* Directions
What do the lines say, reproduced word for word, from the first of the entries below through the line bearing "свободы соответственно. Дело"?

* Records provided
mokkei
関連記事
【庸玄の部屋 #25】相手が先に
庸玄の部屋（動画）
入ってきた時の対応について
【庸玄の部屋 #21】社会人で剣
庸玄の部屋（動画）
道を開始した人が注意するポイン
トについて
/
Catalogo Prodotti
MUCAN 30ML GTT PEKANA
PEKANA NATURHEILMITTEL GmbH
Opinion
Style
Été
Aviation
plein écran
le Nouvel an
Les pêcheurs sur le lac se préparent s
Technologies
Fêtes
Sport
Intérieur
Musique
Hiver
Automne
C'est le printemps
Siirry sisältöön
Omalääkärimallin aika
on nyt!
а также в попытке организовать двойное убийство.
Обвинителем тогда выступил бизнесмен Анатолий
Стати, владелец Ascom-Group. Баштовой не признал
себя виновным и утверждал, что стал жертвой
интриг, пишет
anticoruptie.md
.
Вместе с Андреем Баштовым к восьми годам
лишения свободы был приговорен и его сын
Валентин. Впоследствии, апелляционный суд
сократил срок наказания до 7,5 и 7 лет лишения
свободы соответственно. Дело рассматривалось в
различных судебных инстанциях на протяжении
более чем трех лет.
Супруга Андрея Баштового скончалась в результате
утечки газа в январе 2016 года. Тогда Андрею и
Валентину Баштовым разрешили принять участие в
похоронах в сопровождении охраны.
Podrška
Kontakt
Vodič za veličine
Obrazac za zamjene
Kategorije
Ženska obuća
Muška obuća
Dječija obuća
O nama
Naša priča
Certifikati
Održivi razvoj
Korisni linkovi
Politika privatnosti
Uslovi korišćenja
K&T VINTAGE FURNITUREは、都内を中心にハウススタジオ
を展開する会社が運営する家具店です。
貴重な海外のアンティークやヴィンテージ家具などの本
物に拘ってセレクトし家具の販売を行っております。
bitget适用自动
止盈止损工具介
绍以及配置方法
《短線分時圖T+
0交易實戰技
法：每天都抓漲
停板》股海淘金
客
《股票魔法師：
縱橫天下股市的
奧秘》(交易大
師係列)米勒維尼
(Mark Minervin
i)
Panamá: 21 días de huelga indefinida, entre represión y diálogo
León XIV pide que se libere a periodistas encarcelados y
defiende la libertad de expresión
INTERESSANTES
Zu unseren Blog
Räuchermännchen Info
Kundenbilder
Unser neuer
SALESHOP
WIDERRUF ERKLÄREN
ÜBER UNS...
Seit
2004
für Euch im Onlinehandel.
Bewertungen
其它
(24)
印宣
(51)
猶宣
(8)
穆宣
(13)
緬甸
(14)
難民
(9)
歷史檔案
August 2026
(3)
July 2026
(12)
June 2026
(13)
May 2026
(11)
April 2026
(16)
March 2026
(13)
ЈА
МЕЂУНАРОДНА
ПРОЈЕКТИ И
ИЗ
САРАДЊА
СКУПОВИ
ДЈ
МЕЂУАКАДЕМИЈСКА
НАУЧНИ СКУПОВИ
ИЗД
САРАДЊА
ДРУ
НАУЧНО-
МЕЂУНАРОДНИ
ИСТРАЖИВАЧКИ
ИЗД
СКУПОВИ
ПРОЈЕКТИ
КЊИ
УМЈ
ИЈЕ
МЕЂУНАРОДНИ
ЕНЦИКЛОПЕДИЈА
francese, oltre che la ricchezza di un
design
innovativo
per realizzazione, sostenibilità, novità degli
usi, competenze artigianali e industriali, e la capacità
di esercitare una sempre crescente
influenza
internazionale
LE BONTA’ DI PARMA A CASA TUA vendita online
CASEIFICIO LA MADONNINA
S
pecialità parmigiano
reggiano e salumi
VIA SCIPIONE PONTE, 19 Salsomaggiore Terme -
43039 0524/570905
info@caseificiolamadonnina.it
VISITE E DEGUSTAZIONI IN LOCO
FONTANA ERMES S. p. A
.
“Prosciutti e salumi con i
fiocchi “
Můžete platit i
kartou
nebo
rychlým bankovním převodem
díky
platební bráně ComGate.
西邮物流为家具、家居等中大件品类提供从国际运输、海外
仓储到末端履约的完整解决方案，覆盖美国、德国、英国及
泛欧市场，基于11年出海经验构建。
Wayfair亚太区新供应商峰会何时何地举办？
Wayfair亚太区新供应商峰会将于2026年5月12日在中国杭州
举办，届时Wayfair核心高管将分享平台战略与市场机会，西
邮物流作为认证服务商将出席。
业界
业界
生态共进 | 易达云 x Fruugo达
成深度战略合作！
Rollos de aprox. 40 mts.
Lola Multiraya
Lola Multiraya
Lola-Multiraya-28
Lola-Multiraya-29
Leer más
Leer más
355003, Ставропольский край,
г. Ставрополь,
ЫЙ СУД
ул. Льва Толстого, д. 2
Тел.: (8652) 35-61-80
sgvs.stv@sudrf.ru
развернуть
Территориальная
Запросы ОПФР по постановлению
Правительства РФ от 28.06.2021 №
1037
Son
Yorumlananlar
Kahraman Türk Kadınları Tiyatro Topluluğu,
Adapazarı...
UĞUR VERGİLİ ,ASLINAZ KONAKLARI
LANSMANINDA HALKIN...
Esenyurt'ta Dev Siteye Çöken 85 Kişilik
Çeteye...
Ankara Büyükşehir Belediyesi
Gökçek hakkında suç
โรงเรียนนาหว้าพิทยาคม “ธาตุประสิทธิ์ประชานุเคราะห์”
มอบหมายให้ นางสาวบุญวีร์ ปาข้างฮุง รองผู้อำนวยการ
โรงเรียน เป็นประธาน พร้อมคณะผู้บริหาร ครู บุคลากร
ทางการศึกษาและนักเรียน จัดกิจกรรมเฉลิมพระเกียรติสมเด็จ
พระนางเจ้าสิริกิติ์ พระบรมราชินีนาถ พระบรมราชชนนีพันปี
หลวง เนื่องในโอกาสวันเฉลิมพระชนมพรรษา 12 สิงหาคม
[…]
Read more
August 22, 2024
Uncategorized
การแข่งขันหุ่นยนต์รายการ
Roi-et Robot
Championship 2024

* Exercise output
mokkei
関連記事
【庸玄の部屋 #25】相手が先に
庸玄の部屋（動画）
入ってきた時の対応について
【庸玄の部屋 #21】社会人で剣
庸玄の部屋（動画）
道を開始した人が注意するポイン
トについて
/
Catalogo Prodotti
MUCAN 30ML GTT PEKANA
PEKANA NATURHEILMITTEL GmbH
Opinion
Style
Été
Aviation
plein écran
le Nouvel an
Les pêcheurs sur le lac se préparent s
Technologies
Fêtes
Sport
Intérieur
Musique
Hiver
Automne
C'est le printemps
Siirry sisältöön
Omalääkärimallin aika
on nyt!
а также в попытке организовать двойное убийство.
Обвинителем тогда выступил бизнесмен Анатолий
Стати, владелец Ascom-Group. Баштовой не признал
себя виновным и утверждал, что стал жертвой
интриг, пишет
anticoruptie.md
.
Вместе с Андреем Баштовым к восьми годам
лишения свободы был приговорен и его сын
Валентин. Впоследствии, апелляционный суд
сократил срок наказания до 7,5 и 7 лет лишения
свободы соответственно. Дело рассматривалось в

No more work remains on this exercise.